> **PROBLEM DETAILS**:
Reproduce every line in the listing that contains the word "from".

> **INFORMATION PROVIDED**:
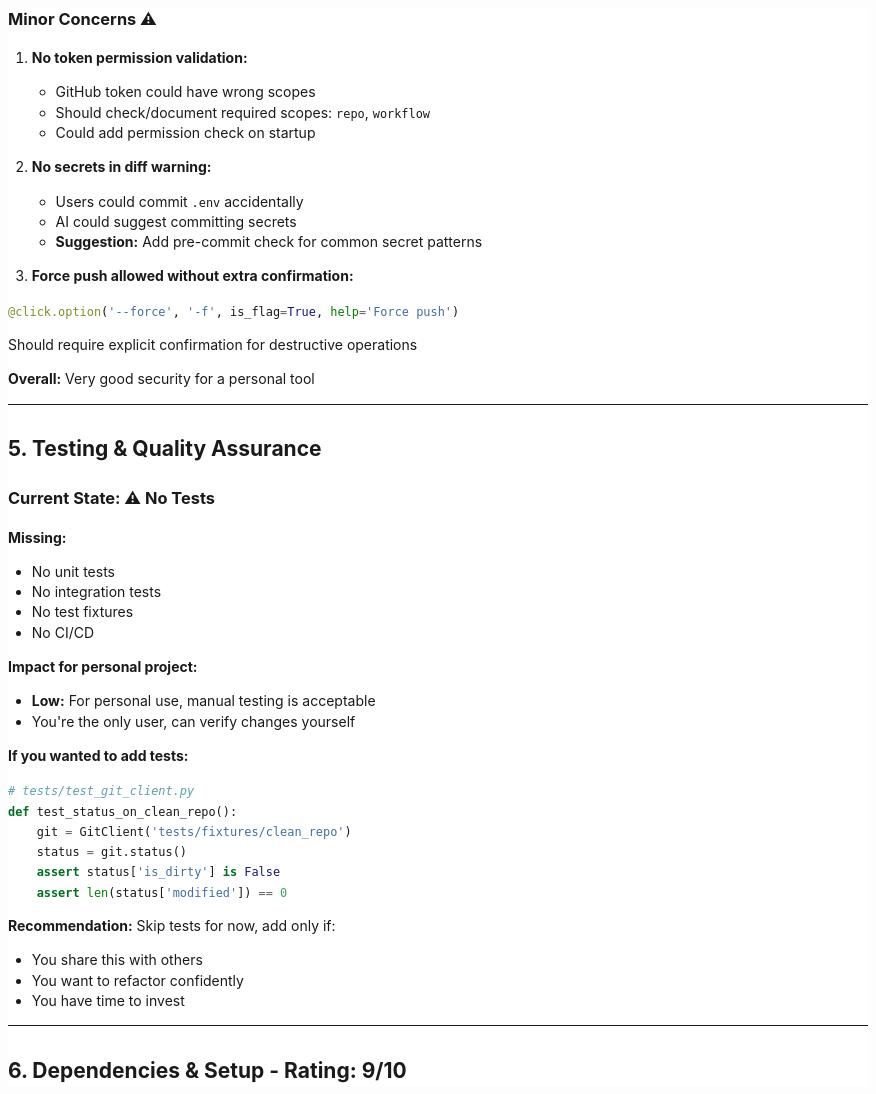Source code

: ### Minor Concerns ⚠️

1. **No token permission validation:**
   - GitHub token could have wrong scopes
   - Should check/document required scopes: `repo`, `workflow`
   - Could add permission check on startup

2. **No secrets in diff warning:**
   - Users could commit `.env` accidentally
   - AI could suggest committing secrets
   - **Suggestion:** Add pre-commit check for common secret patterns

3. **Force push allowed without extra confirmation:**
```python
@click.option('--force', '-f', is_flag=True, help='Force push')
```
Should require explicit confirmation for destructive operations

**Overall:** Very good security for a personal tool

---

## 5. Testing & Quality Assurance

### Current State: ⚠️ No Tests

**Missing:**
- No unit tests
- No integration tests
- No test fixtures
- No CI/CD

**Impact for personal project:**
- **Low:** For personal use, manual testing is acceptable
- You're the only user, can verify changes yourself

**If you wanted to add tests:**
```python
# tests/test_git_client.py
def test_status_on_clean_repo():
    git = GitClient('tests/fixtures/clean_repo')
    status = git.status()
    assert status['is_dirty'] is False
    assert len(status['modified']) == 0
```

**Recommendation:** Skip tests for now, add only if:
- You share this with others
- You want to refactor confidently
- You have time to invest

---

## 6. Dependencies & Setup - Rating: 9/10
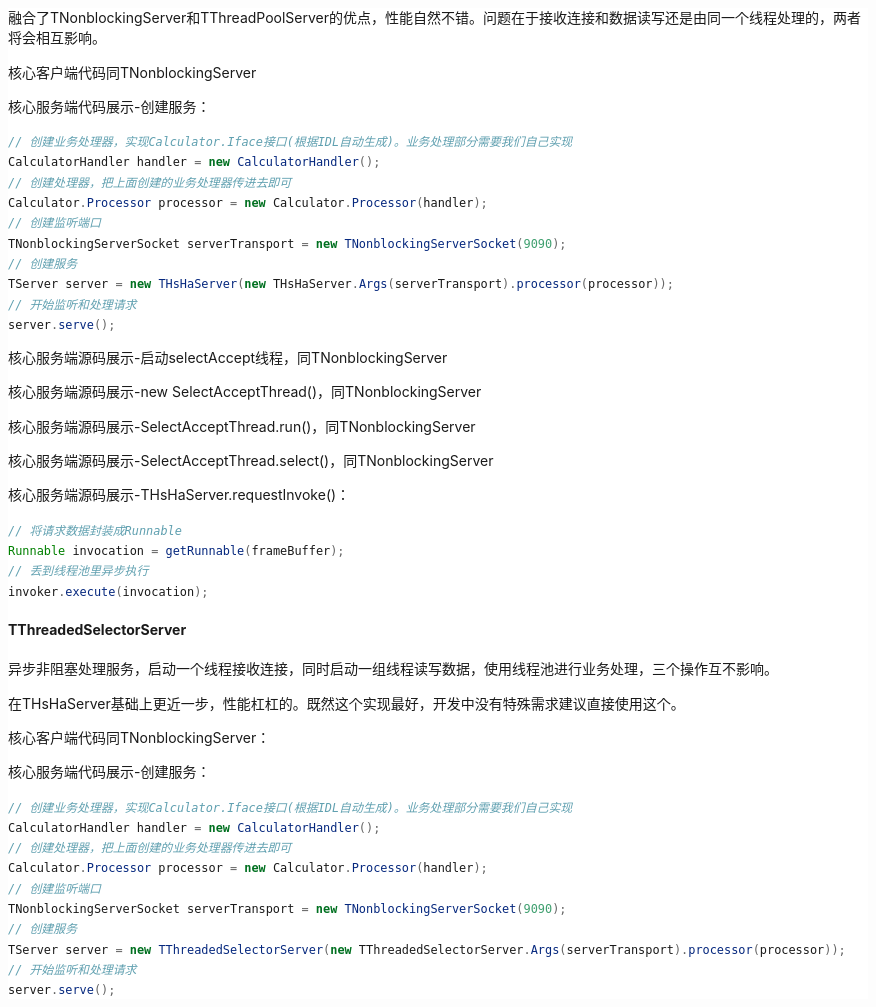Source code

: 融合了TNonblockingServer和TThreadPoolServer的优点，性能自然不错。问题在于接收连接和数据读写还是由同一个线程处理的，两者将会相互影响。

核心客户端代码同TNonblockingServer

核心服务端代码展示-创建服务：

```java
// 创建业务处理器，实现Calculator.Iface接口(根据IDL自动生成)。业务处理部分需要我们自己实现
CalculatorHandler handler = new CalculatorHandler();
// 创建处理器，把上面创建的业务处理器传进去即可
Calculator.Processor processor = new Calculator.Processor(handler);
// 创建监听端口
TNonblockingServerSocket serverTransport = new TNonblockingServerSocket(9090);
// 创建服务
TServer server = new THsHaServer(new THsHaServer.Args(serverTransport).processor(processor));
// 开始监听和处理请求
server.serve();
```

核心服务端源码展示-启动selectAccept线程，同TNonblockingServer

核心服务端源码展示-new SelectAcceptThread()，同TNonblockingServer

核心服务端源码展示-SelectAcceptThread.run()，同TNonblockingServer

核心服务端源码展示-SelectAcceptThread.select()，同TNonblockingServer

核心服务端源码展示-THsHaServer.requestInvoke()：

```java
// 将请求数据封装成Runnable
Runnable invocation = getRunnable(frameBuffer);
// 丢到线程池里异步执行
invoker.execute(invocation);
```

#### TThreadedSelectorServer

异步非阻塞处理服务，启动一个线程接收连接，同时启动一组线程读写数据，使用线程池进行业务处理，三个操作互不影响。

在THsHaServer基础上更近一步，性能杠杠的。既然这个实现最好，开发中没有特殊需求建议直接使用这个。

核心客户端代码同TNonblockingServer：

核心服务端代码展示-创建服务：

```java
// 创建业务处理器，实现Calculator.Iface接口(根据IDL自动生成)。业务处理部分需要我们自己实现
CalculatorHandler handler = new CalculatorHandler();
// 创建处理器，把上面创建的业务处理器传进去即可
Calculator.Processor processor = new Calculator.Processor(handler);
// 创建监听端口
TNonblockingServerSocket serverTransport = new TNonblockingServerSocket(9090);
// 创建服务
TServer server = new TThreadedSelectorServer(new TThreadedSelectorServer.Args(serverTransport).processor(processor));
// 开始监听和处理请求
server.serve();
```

* * *

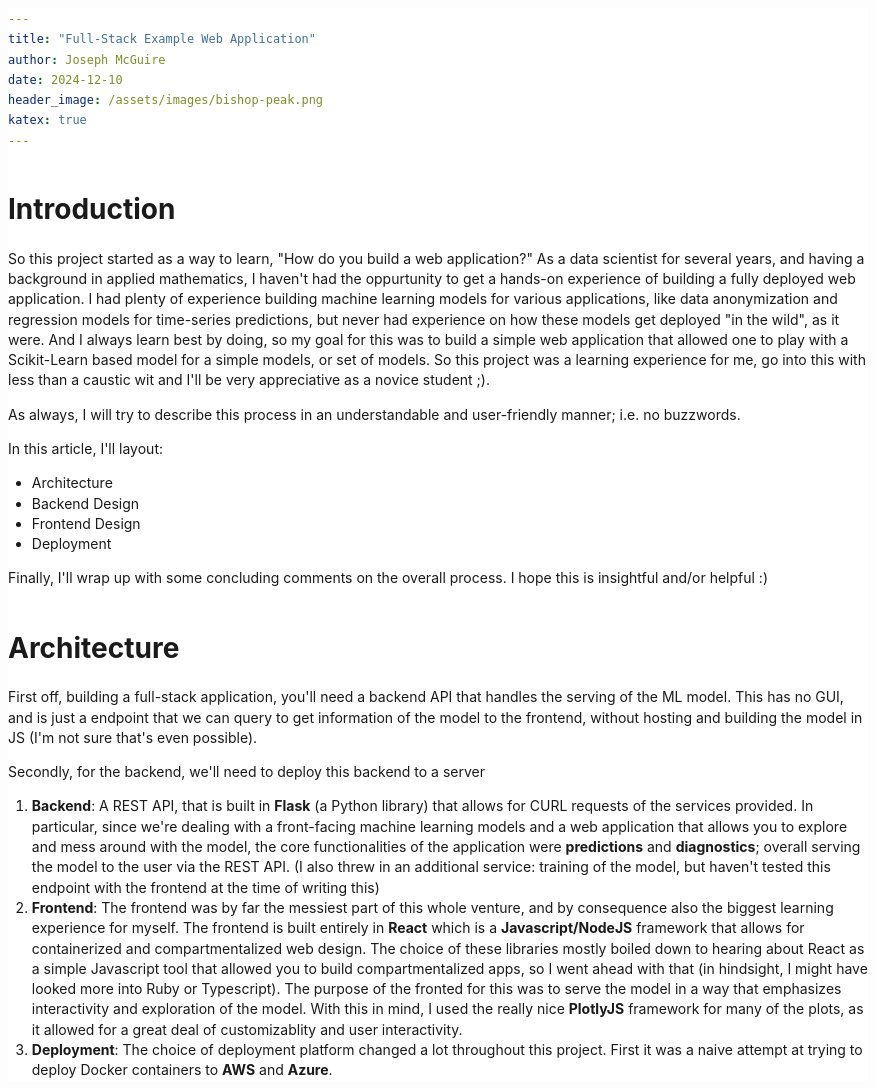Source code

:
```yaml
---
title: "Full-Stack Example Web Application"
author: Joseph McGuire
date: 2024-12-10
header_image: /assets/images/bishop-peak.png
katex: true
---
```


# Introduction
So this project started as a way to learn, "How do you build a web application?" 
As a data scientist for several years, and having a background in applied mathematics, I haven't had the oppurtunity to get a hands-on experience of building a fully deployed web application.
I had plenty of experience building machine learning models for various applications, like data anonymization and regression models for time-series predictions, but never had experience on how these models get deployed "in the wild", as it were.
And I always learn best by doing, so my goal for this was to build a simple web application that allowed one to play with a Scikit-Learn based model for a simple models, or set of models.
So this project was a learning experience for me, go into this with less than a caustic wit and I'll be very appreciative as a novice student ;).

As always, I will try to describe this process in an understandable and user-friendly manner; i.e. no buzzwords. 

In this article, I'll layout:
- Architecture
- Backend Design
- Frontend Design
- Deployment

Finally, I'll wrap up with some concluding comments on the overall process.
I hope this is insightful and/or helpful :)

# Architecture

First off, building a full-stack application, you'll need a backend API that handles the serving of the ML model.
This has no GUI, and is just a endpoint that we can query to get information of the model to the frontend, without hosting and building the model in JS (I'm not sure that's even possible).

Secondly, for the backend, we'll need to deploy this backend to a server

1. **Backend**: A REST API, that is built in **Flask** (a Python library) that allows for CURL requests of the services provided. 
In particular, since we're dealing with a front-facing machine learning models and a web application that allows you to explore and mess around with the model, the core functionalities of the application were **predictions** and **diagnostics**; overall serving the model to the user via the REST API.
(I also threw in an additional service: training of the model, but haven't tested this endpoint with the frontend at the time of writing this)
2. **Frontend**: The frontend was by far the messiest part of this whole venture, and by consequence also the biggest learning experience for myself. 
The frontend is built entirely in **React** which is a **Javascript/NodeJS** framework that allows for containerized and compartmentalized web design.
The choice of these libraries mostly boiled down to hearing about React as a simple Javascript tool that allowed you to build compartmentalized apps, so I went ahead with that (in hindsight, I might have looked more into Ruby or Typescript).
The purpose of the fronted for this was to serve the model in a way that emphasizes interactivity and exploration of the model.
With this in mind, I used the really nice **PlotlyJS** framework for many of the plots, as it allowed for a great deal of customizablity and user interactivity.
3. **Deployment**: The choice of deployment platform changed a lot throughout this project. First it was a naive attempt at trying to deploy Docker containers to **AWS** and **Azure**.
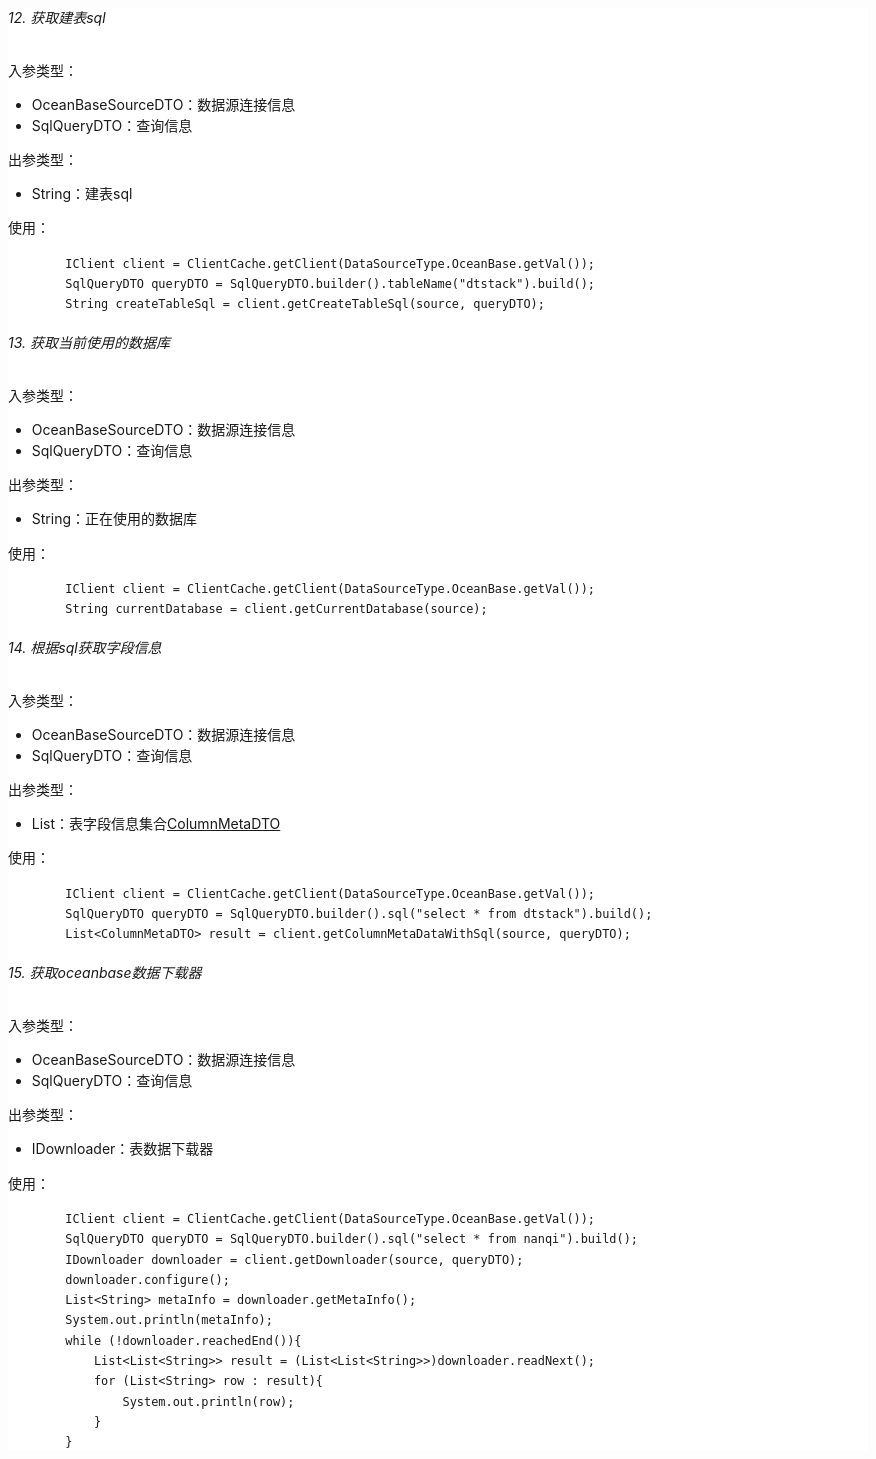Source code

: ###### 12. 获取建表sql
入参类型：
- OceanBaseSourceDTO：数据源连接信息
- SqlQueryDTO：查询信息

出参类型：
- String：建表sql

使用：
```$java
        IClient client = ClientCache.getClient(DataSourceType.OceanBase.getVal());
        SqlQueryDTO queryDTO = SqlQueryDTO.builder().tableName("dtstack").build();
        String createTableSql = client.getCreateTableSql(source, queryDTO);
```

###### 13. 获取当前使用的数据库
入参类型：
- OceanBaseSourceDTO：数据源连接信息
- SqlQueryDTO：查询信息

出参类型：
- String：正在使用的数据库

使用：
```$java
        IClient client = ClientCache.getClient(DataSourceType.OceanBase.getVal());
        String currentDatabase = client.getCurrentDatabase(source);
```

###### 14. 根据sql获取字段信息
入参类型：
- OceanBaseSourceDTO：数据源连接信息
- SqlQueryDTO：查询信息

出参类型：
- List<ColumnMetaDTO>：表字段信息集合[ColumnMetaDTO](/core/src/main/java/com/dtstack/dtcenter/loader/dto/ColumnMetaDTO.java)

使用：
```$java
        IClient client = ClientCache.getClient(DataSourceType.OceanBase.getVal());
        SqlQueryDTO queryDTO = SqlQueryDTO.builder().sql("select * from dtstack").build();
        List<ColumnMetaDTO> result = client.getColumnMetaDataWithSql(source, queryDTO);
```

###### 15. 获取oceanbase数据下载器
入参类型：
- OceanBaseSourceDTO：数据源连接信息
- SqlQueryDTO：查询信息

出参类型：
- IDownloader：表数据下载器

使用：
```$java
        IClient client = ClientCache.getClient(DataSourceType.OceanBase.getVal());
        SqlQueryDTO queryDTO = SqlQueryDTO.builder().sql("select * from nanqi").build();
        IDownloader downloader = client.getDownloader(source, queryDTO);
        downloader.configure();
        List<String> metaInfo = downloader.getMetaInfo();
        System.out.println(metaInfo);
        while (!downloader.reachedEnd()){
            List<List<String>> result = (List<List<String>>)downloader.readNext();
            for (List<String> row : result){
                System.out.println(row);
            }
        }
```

> **ANSWER SPACE**:
        SqlQueryDTO queryDTO = SqlQueryDTO.builder().sql("select * from dtstack").build();
        SqlQueryDTO queryDTO = SqlQueryDTO.builder().sql("select * from nanqi").build();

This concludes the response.